The other good news for company car drivers thinking of ordering an electric car as their next vehicle is that from this April they will benefit from a zero rate of tax in the first year of ownership, 2020-21, provided the car in question has zero CO2 emissions.
This charge then rises to 1% in 2021-22 and 2% in 2022-23. The same rate applies regardless of whether the car was ordered before or after April 6 2020.
The electric range of the vehicle is not taken into account if it has zero emissions. However, for cars with an electric range of greater than 130 miles and ordered after April 6, 2020, the scale charge will also be 0%.
This then rises to 1% in 2021-22 and to 2% in 2022-23. However, the same car ordered before April 6, 2020 comes with a scale charge of 2%, fixed for three years until 2022-23, by which time the rate for the post-April 6 electric car has come back into alignment at 2%.
Cars with an electric range of 70-129 miles and CO2 emissions of 1-50g/km ordered after April 6, 2020 have a scale charge of 3% that year, followed by 4% in 2021-22 and 5% in 2022-23. Ordered before April 6, however, the same car has a scale charge of 5% for each of the three years.
Cars with an electric range of 40-69 miles and CO2 emissions of 1-50g/km and ordered before next April 6 have a scale charge fixed at 8% for the tax years 2020-21, 2021-22 and 2022-23. For cars ordered after April 6, the charge falls to 6% , rising in 1% increments to 8% by 2022-23.
Cars with an electric range of 30-39 miles and CO2 emissions of 1-50g/km and ordered before next April 6 have a scale charge fixed at 12% for the tax years 2020-21, 2021-22 and 2022-23. For cars ordered after April 6, the charge falls to 10%, rising in 1% increments to 12% by 2022-23.

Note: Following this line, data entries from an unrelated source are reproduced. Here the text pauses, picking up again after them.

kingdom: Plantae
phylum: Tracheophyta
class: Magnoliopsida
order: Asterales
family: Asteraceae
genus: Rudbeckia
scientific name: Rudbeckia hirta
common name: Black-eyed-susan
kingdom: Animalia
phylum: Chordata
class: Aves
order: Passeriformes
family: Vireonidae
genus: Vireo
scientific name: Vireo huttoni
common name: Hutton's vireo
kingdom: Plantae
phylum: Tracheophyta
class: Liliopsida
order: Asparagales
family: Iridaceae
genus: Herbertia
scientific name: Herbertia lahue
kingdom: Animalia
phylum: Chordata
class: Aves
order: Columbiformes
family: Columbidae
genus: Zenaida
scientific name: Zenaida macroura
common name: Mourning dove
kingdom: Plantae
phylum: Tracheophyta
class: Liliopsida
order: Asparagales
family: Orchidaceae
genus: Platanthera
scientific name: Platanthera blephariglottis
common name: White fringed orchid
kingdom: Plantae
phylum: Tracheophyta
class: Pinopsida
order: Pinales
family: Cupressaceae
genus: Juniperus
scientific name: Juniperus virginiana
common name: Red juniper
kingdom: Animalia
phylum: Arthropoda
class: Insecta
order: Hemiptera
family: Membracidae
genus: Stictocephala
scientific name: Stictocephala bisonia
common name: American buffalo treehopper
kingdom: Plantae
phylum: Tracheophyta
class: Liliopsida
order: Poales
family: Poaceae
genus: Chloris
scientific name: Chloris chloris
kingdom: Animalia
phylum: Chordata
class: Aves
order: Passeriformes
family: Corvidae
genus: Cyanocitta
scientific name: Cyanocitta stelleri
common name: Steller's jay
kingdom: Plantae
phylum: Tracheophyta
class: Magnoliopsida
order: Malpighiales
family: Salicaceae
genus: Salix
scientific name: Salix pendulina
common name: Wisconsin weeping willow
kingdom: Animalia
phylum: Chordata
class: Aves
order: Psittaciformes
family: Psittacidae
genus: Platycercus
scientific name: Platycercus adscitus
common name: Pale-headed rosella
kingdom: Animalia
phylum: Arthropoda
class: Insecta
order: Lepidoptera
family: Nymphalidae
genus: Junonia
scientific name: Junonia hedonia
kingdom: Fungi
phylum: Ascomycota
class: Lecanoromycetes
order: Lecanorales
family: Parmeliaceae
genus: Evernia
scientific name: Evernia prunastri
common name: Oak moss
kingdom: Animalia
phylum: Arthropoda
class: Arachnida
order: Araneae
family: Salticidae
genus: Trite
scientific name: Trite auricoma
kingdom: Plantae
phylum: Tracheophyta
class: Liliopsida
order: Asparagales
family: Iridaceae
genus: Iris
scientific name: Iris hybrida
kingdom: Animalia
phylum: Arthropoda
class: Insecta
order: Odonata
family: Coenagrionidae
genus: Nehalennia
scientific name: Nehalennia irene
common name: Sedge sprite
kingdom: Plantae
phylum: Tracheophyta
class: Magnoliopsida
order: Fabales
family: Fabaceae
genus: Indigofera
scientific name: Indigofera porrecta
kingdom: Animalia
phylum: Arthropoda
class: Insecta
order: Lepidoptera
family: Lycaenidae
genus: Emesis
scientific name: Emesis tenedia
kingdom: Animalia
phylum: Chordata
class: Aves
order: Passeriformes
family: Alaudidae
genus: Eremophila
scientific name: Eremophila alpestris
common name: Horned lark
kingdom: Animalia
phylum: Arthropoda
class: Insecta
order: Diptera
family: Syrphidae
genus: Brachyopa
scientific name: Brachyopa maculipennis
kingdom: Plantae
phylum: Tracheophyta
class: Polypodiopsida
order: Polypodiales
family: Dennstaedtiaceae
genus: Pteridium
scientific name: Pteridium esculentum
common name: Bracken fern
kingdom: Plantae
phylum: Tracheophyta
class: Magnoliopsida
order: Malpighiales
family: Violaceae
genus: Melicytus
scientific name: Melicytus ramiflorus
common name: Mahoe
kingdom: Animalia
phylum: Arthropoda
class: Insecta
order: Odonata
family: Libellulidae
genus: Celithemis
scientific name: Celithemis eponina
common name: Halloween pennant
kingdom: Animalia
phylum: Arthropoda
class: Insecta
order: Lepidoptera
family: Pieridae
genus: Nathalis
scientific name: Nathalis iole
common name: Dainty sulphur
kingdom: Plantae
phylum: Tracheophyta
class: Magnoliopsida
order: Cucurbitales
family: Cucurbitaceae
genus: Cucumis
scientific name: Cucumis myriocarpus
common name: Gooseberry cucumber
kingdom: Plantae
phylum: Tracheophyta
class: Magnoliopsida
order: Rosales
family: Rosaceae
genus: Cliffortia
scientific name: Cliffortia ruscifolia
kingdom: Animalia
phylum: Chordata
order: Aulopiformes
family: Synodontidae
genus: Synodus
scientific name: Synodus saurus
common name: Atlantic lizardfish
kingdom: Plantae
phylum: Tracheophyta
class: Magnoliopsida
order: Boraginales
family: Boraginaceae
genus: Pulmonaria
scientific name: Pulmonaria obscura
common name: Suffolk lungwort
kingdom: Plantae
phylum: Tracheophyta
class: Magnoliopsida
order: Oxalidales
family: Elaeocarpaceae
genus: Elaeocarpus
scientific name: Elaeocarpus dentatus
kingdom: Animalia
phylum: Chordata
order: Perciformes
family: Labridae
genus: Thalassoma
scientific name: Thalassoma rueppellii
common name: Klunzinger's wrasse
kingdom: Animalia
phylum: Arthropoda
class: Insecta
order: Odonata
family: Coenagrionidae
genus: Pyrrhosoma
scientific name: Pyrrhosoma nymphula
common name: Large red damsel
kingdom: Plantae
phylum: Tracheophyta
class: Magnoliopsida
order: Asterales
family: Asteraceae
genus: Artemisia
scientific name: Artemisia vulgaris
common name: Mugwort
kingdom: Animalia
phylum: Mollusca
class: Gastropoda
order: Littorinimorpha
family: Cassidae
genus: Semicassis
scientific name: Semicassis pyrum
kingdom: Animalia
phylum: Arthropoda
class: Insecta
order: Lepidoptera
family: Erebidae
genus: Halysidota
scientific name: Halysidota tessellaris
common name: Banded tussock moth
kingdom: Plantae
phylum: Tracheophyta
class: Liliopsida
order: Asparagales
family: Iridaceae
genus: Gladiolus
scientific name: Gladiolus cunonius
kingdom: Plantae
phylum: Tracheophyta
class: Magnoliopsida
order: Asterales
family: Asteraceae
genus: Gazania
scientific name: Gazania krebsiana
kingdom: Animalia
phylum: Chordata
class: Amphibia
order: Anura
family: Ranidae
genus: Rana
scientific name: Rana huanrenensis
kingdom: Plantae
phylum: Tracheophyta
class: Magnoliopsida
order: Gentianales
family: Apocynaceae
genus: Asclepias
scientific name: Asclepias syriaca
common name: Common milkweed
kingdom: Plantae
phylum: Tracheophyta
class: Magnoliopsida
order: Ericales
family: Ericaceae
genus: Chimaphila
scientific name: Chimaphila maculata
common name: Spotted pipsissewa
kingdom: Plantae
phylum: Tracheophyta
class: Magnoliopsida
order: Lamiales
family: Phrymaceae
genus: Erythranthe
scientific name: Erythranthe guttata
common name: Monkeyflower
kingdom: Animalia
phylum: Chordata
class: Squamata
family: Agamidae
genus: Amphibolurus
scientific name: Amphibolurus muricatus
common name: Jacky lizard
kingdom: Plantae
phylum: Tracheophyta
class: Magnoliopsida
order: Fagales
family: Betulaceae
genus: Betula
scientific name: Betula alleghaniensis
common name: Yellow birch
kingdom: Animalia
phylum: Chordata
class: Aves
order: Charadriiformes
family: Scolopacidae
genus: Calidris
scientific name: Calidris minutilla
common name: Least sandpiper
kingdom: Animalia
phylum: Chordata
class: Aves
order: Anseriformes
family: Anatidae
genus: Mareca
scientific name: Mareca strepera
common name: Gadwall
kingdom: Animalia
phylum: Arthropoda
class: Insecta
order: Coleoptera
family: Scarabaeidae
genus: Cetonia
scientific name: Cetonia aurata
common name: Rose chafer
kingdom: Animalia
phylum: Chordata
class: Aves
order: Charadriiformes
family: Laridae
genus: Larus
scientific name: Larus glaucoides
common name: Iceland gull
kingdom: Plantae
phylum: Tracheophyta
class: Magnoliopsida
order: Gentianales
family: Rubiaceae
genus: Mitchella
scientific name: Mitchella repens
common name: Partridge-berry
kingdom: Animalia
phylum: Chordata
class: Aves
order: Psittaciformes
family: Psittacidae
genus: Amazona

And cars with an electric range of less than 30 miles and CO2 emissions of 1-50g/km and ordered before next April 6 have a scale charge fixed at 14% for the tax years 2020-21, 2021-22 and 2022-23. For cars ordered after April 6, the charge falls to 12%, rising in 1% increments to 14% by 2022-23.
Please see tables for details.
Mike Manners, managing director at CBVC Vehicle Management, said: “The results of the Government review and the new BIK tax rules should hopefully be a much needed shot in the arm for most drivers, as well as recognising the important role that companies play in the move towards a zero carbon future.
“Hopefully, the new zero tax rates for EVs will kick-start the EV market which has been waiting for some kind of stimulus, while it is also great news that the newest generation of clean diesels will not suffer a 4% surcharge, as we believe that diesel still has a part to play in the fleet mix.
“However, the new tax regime adds a layer of complexity which decision-makers will need to understand before communicating with their drivers, and we would urge fleet managers to talk to their fleet management supplier as soon as possible to understand the full impact of the new moves,” he said.